> **Supplied entries**:
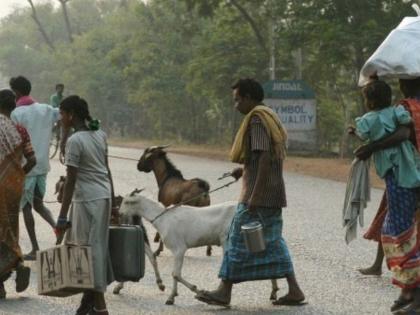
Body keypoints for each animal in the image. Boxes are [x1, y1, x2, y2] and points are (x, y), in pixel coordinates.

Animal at [118, 194, 278, 304]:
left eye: (126, 202)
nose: (119, 213)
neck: (163, 218)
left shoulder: (179, 248)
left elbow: (175, 274)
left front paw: (193, 290)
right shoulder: (177, 250)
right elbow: (175, 274)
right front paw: (172, 297)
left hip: (230, 238)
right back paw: (274, 290)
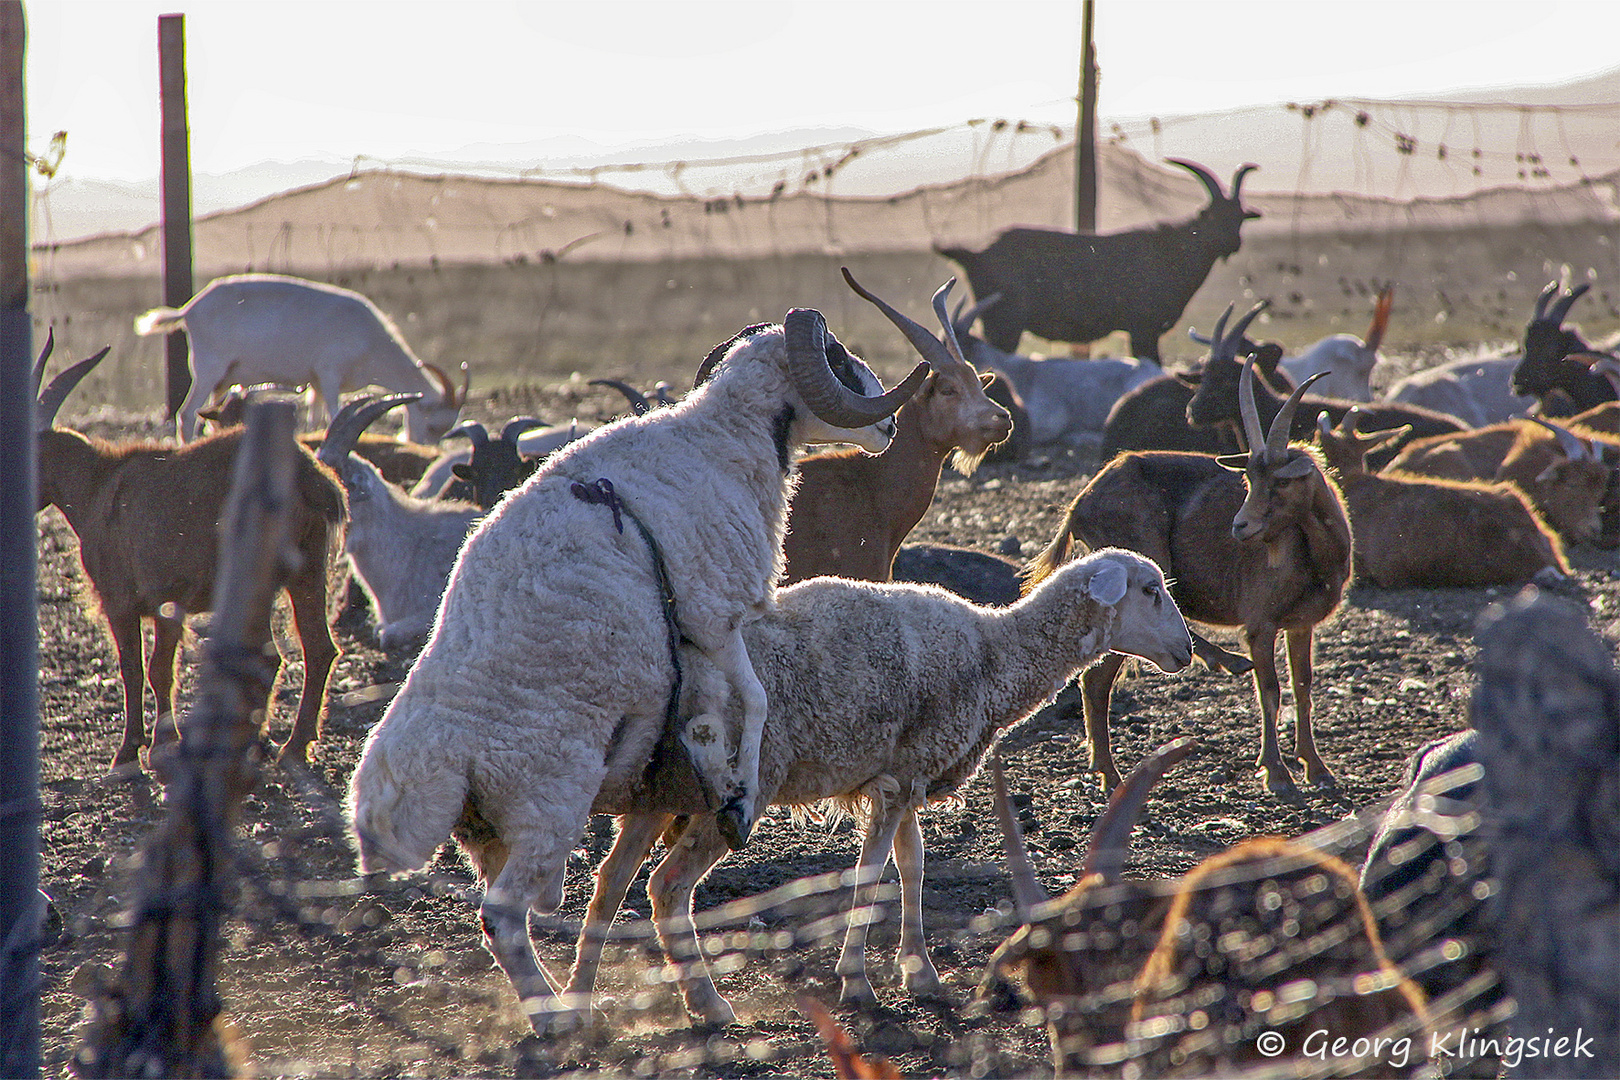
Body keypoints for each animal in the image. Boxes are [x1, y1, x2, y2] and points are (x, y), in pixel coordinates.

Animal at [133, 278, 469, 446]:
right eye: (433, 425)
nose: (425, 450)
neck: (370, 340)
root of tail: (188, 310)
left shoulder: (316, 384)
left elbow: (316, 420)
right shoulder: (329, 375)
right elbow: (334, 415)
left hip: (223, 381)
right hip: (207, 370)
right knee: (187, 415)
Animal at [939, 158, 1263, 359]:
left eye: (1239, 216)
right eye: (1212, 215)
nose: (1233, 243)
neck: (1171, 252)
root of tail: (976, 255)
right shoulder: (1142, 329)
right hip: (1004, 321)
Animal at [1030, 338, 1360, 793]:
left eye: (1281, 481)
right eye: (1249, 480)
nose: (1240, 526)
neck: (1316, 557)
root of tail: (1079, 505)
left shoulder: (1300, 624)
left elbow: (1303, 687)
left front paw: (1316, 767)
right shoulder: (1260, 624)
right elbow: (1270, 690)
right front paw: (1277, 774)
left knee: (1096, 681)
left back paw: (1107, 770)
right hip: (1142, 564)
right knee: (1098, 678)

> **What is expected**: Pictures stay out; output the lines from the top of the listing above through the line containing "right elbow: (1270, 690)", exactly as they stand.

> **Answer section**:
Body keypoints for each animal in the image. Boxes are [x1, y1, x2, y2] and points are (x, y), in pixel coordinates.

Animal at [118, 194, 278, 304]:
left eye: (126, 202)
nose: (119, 213)
neck: (163, 218)
left shoulder: (179, 248)
left elbow: (175, 274)
left front paw: (193, 290)
right shoulder: (177, 250)
right elbow: (175, 274)
right front paw: (172, 297)
left hip: (230, 238)
right back paw: (274, 290)
Body keypoints for each animal in the image. Boxes are [x1, y1, x2, y2] and points are (x, y), in pixel coordinates.

Animal at [133, 278, 469, 446]:
right eye: (433, 425)
nose: (425, 450)
neck: (370, 340)
root of tail: (188, 310)
left shoulder: (316, 384)
left elbow: (316, 420)
right shoulder: (329, 375)
right elbow: (334, 415)
left hip: (223, 381)
right hip: (207, 370)
right knee: (187, 415)
Animal at [939, 158, 1263, 359]:
left eye: (1239, 216)
right eye: (1212, 215)
nose: (1233, 243)
neck: (1171, 252)
root of tail: (976, 255)
right shoulder: (1142, 329)
right hip: (1004, 321)
Animal at [1030, 338, 1360, 793]:
left eye: (1281, 481)
right eye: (1249, 480)
nose: (1240, 526)
neck: (1316, 557)
root of tail: (1079, 505)
left shoulder: (1300, 624)
left elbow: (1303, 687)
left front paw: (1316, 767)
right shoulder: (1260, 624)
right elbow: (1270, 690)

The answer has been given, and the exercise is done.